Figure \(\PageIndex{2}\): An oscillator called a toad.

Figure \(\PageIndex{3}\): A spaceship called a glider.

If you run GoL from a random starting state, a number of stable patterns are likely to appear. Over time, people have identified these patterns and given them names.

For example, Figure \(\PageIndex{1}\) shows a stable pattern called a “beehive”. Every cell in the beehive has 2 or 3 neighbors, so they all survive, and none of the dead cells adjacent to the beehive has 3 neighbors, so no new cells are born.

Other patterns “oscillate”; that is, they change over time but eventually return to their starting configuration (provided they don’t collide with another pattern). For example, Figure \(\PageIndex{2}\) shows a pattern called a “toad”, which is an oscillator that alternates between two states. The “period” of this oscillator is 2.

Finally, some patterns oscillate and return to the starting configuration, but shifted in space. Because these patterns seem to move, they are called “spaceships”.

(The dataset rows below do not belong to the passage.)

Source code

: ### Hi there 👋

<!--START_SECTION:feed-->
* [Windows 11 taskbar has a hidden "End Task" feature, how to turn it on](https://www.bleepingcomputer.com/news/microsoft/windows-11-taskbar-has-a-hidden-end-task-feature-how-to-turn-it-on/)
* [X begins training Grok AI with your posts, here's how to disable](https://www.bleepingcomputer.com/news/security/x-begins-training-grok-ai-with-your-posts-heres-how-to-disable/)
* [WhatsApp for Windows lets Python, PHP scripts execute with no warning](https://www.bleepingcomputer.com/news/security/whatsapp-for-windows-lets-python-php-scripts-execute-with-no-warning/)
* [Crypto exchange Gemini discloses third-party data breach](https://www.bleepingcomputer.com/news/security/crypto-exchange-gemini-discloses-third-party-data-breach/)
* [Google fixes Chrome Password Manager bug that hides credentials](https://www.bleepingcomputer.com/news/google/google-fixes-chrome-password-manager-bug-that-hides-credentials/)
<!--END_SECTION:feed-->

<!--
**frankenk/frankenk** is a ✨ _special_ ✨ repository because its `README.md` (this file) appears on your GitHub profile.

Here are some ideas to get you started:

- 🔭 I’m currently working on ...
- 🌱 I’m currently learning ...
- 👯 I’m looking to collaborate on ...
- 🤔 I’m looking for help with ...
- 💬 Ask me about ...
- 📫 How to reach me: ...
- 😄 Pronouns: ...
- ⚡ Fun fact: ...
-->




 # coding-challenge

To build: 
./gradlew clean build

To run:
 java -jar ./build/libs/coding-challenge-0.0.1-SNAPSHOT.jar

Figure \(\PageIndex{3}\) shows a spaceship called a “glider”. After a period of 4 steps, the glider is back in the starting configuration, shifted one unit down and to the right.

Depending on the starting orientation, gliders can move along any of the four diagonals. There are other spaceships that move horizontally and vertically.

People have spent embarrassing amounts of time finding and naming these patterns. If you search the web, you will find many collections.